The fact is that getting a black mark on your credit file can be incredibly damaging. Not only could it mean being turned down for a mortgage or loan, it will almost certainly mean being penalised with a higher interest charge. That’s because the black mark will suggest to lenders that you’re a greater risk, so they’ll expect greater rewards.
The ruling means that companies that freely pass on negative information about you will be forced to think more carefully about doing so in the future.
However, today’s court ruling will only apply to those banks and finance houses which offer credit to people buying goods under what are known as “debtor, creditor, supplier” agreements.
In short, it will only apply to store finance, the kind of deals offered at the till in shops or at motor showrooms.
Who offers store finance? They tend to be specialist firms, such as the credit giant Brighthouse, or companies such as Hitachi Capital or Ikano Bank. HFC, the bank in Mr Durkin’s case, was subsequently bought by HSBC and effectively closed.

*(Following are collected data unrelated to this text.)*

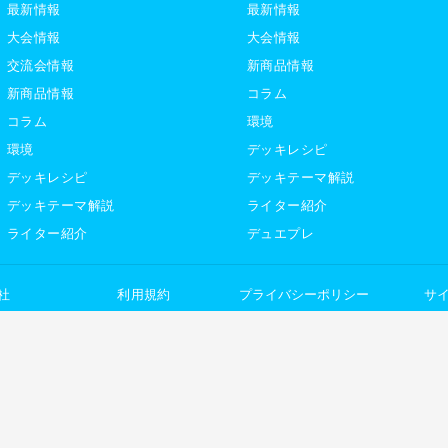
最新情報
最新情報
大会情報
大会情報
交流会情報
新商品情報
新商品情報
コラム
コラム
環境
環境
デッキレシピ
デッキレシピ
デッキテーマ解説
デッキテーマ解説
ライター紹介
ライター紹介
デュエプレ
社
利用規約
プライバシーポリシー
サ
トレカ専門通販ショップ「カーナベル」
「ガチまとめ」は、カーナベル株式会社が運営するサービスです。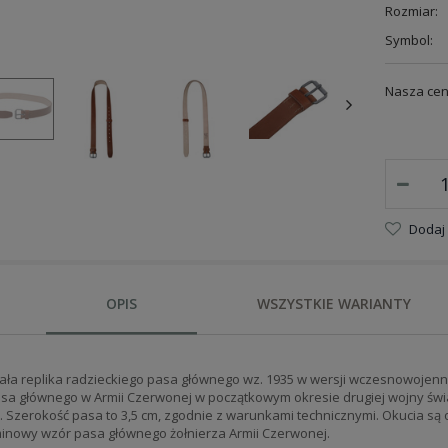
Rozmiar:
Symbol:
Nasza cen
Dodaj
OPIS
WSZYSTKIE WARIANTY
ła replika radzieckiego pasa głównego wz. 1935 w wersji wczesnowojenne
sa głównego w Armii Czerwonej w początkowym okresie drugiej wojny świa
. Szerokość pasa to 3,5 cm, zgodnie z warunkami technicznymi. Okucia są 
inowy wzór pasa głównego żołnierza Armii Czerwonej.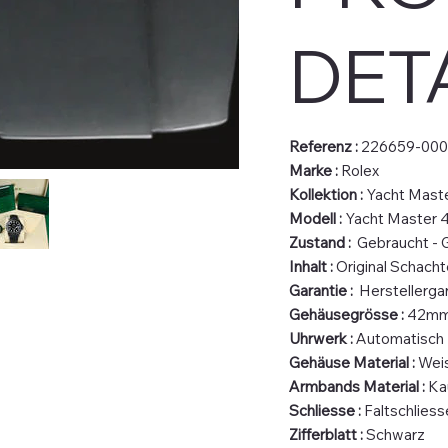
DET
Referenz :
226659-000
Marke :
Rolex
Kollektion :
Yacht Mast
Modell :
Yacht Master 
Zustand :
Gebraucht - 
Inhalt :
Original Schacht
Garantie :
Herstellerga
Gehäusegrösse :
42m
Uhrwerk :
Automatisch
Gehäuse Material :
Wei
Armbands Material :
Ka
Schliesse :
Faltschliess
Zifferblatt :
Schwarz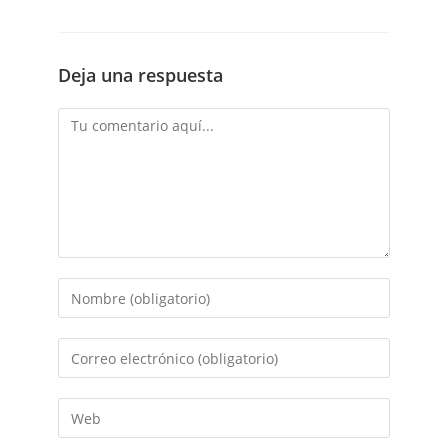
Deja una respuesta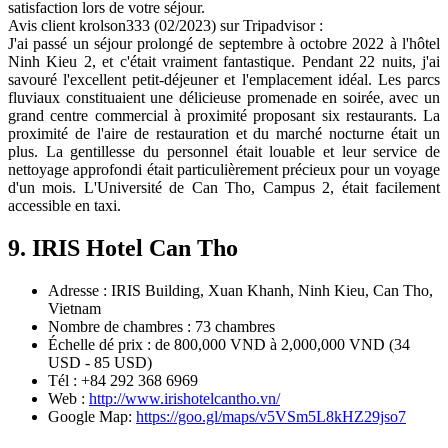
satisfaction lors de votre séjour.
Avis client krolson333 (02/2023) sur Tripadvisor :
J'ai passé un séjour prolongé de septembre à octobre 2022 à l'hôtel
Ninh Kieu 2, et c'était vraiment fantastique. Pendant 22 nuits, j'ai
savouré l'excellent petit-déjeuner et l'emplacement idéal. Les parcs
fluviaux constituaient une délicieuse promenade en soirée, avec un
grand centre commercial à proximité proposant six restaurants. La
proximité de l'aire de restauration et du marché nocturne était un
plus. La gentillesse du personnel était louable et leur service de
nettoyage approfondi était particulièrement précieux pour un voyage
d'un mois. L'Université de Can Tho, Campus 2, était facilement
accessible en taxi.
9. IRIS Hotel Can Tho
Adresse : IRIS Building, Xuan Khanh, Ninh Kieu, Can Tho,
Vietnam
Nombre de chambres : 73 chambres
Échelle dé prix : de 800,000 VND à 2,000,000 VND (34
USD - 85 USD)
Tél : +84 292 368 6969
Web :
http://www.irishotelcantho.vn/
Google Map:
https://goo.gl/maps/v5VSm5L8kHZ29jso7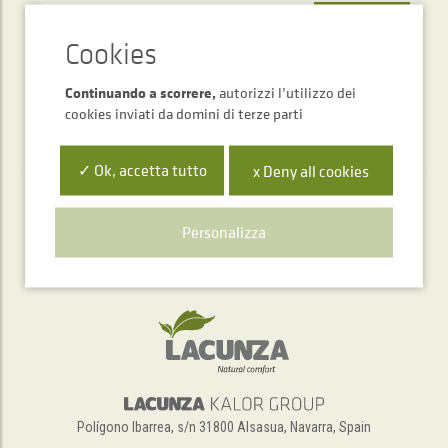
INVIARE
Continuando a scorrere,
autorizzi l’utilizzo dei
cookies inviati da domini di terze parti
✓ Ok, accetta tutto
x Deny all cookies
Servizio di assistenza telefonica
Personalizza
+34 948 563 511
Polígono Ibarrea, s/n 31800 Alsasua, Navarra, Spain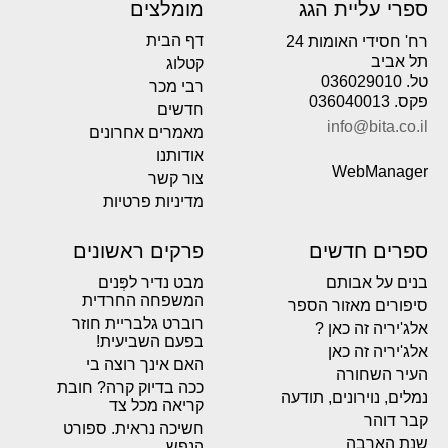
ספרי עליית הגג
מומלצים
דף הבית
רח' חסידי האומות 24
תל אביב
קטלוג
טל. 036029010
רבי מכר
פקס. 036040013
חדשים
info@bita.co.il
מאמרים אחרונים
אודותנו
WebManager
צור קשר
מדיניות פרטיות
ספרים חדשים
פרקים ראשונים
בנים על אבותם
מבט נדיר לפְּנים
המשפחה החרדית
סיפורים מאזור הספר
רוברט גלבריית חוזר
אלג'יריה זה כאן ?
בפעם השביעית!
אלג'יריה זה כאן
האם אינך רוצה בי
העיר השחורה
ככה בדיוק קרה? חובת
נמלים, נוירונים, תודעה
קריאה מכל צד
קבר דוהר
חשיכה נראית. ספורט
שנת הארבה
הנפש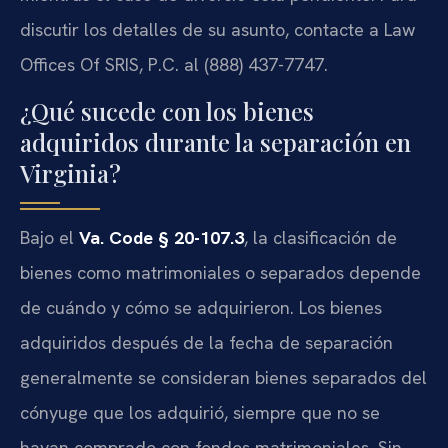
discutir los detalles de su asunto, contacte a Law
Offices Of SRIS, P.C. al (888) 437-7747.
¿Qué sucede con los bienes
adquiridos durante la separación en
Virginia?
Bajo el
Va. Code § 20-107.3
, la clasificación de
bienes como matrimoniales o separados depende
de cuándo y cómo se adquirieron. Los bienes
adquiridos después de la fecha de separación
generalmente se consideran bienes separados del
cónyuge que los adquirió, siempre que no se
hayan comprado con fondos matrimoniales. Sin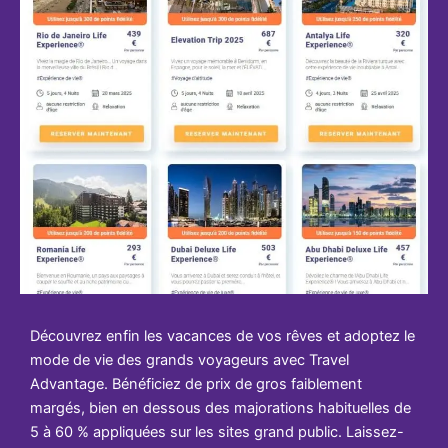
Découvrez enfin les vacances de vos rêves et adoptez le
mode de vie des grands voyageurs avec Travel
Advantage. Bénéficiez de prix de gros faiblement
margés, bien en dessous des majorations habituelles de
5 à 60 % appliquées sur les sites grand public. Laissez-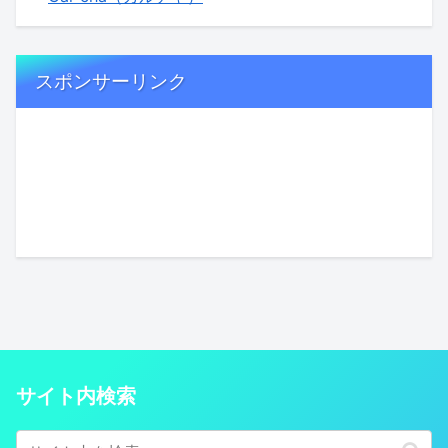
スポンサーリンク
サイト内検索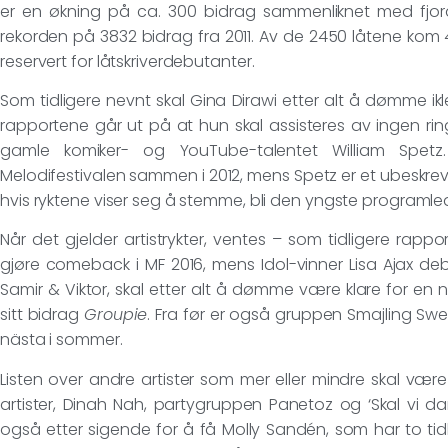
er en økning på ca. 300 bidrag sammenliknet med fjorå
rekorden på 3832 bidrag fra 2011. Av de 2450 låtene kom 
reservert for låtskriverdebutanter.
Som tidligere nevnt skal Gina Dirawi etter alt å dømme ik
rapportene går ut på at hun skal assisteres av ingen ri
gamle komiker- og YouTube-talentet William Spet
Melodifestivalen sammen i 2012, mens Spetz er et ubeskre
hvis ryktene viser seg å stemme, bli den yngste programl
Når det gjelder artistrykter, ventes – som tidligere rap
gjøre comeback i MF 2016, mens Idol-vinner Lisa Ajax de
Samir & Viktor, skal etter alt å dømme være klare for en
sitt bidrag
Groupie
. Fra før er også gruppen Smajling S
nästa i sommer.
Listen over andre artister som mer eller mindre skal være
artister, Dinah Nah, partygruppen Panetoz og ‘Skal vi da
også etter sigende for å få Molly Sandén, som har to tidlig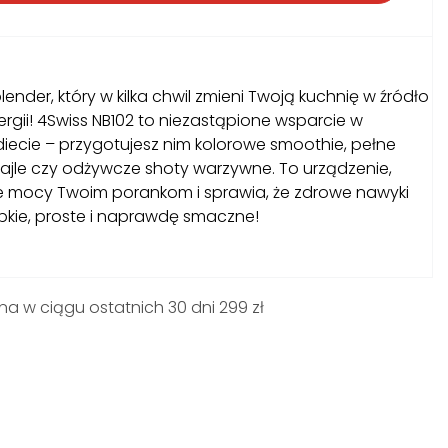
ender, który w kilka chwil zmieni Twoją kuchnię w źródło
ergii! 4Swiss NB102 to niezastąpione wsparcie w
diecie – przygotujesz nim kolorowe smoothie, pełne
tajle czy odżywcze shoty warzywne. To urządzenie,
e mocy Twoim porankom i sprawia, że zdrowe nawyki
ybkie, proste i naprawdę smaczne!
na w ciągu ostatnich 30 dni 299 zł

The Supreme Court ruling actually refers to “restricted use credit”. In short, that means loans that are handed out to pay for specific items, such as a laptop or fridge. The ruling will have no bearing on standard personal loans, mortgages, or revolving credit such as overdrafts or credit cards.
But it will still have a bearing on the hundreds of thousands of people who every year take out such loans. If you’re one of those and you miss a payment, the lender concerned now has to contact you to find out what the problem is before informing the credit reference agencies.
If they pass on wrong, detrimental information they could be sued.